We chronicled what Young was able to do, or at least took credit for, during the 2007-08 strike, which will still hold the record for the longest ever should logic prevail as predicted. We are now acutely aware that he’s not a writer, but a negotiator, and one who, we suspect, indeed squeezed the balls of Zas, Ted and AIger as he insisted (can’t say what he extracted from Donna).
So now, as the reality sets in, of the clock that, just like Mona Lisa Vito’s biological one is TICKING LIKE DIS, I would humbly advise my fellow Flushing-ite’s master negotiator Duncan Crabtree-Ireland to step aside and let Mr. Wonderful get the SAG-AFTRA folks in line. Love you all dearly, but your sworn enemies are intimately aware that they can attract large audiences without you, and by the time people do get back to the tables tomorrow morning another Sunday night of YELLOWSTONE rerun ratings will be in. And for those who point to this weekend’s record low box office as proof that the other side of the business has cratered, may I please remind you that the top new release was EXPENDABLES 4. So, please, spare me.
If that sounds a tad bitter, well, I’ll own that, with a little nod to my migraines. For that, I offer you the same I was offered by those who also observe Yom Kippur, which we particularly throw out as we chant the Unatokeh Tokef tonight–the prayer where observers ask to be inscribed in the Book of Life for another year. Given how much debt and disappointment, let alone ghosting, I’ve endured in the past year, I’d really like to believe that I somehow get the chance for it, despite what I’m certain more than a few would otherwise desire. If I’m mistaken, perhaps they can take their own look at this.

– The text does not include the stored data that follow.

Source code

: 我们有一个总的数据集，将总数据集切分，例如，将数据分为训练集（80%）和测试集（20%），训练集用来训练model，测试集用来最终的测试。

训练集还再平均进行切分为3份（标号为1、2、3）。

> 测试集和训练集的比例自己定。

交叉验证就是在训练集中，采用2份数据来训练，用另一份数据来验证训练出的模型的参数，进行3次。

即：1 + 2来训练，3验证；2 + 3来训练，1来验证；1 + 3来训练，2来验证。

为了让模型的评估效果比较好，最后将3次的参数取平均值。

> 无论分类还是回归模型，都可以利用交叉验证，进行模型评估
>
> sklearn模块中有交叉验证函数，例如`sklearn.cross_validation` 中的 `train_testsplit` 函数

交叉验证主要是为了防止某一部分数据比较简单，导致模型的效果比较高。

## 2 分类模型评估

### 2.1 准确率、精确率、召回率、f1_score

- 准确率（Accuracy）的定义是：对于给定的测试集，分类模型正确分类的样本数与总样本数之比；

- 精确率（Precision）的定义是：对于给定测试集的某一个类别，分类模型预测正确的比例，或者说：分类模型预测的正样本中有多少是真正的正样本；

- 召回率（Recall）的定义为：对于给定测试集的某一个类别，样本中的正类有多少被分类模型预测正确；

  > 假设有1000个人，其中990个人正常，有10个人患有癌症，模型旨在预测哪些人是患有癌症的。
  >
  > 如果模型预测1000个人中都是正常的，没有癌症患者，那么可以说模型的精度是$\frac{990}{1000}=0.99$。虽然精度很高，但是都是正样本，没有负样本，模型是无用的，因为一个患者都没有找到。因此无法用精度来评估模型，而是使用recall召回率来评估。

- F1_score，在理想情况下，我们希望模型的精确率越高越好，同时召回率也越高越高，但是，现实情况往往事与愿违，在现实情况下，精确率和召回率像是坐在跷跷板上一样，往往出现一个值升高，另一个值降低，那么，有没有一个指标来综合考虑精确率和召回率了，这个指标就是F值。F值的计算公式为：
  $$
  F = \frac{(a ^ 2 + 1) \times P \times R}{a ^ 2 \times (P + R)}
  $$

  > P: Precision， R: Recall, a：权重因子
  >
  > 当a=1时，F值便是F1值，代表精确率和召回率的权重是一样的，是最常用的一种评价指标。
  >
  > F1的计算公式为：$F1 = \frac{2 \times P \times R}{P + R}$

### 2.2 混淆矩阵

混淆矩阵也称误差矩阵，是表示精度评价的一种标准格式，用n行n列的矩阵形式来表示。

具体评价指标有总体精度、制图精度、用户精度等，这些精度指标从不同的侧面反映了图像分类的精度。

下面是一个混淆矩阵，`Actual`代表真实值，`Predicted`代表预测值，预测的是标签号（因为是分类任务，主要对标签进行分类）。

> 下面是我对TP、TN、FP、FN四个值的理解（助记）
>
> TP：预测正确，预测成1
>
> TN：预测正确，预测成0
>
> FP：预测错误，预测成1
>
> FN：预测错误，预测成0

And as for Mr. Young, once you get through with SAG-AFTRA, I’d further urge you to make a pit stop in Detroit, if only to save Joe Biden from the entrapment of stepping onto a picket line that will be mocked mercilessly rather than hold private meetings to figure out, like Solomon, a positive number between 21 and 40 per cent that the UAW can live with. And then, head to Washington, and have Kevin McCarthy’s enablers bound and gagged (they might enjoy it) and perhaps save the government from shutting down. ‘Cuz all of this progress toward the end of Hot Strike Summer might be undone if, say, Social Security benefits are withheld?
OK, the over-the-counter standbys are finally starting to kick in, and the pounding in my brain is dissipating for the moment. I’ve got a long day of prayer ahead of me, and, trust me, more than ever, I could use a little help. Remember, the end of the month is approaching too. So those of you who regularly read this kinda know what that means–yep, that link at the bottom. Please, if possible, at least click on it and amplify?
In the meantime, I’ll be praying for you, your loved ones, every SINGLE member of WGA and SAG-AFTRA and yes, even for David Young and the Fab Four of the AMPTP negotiating team. And their balls.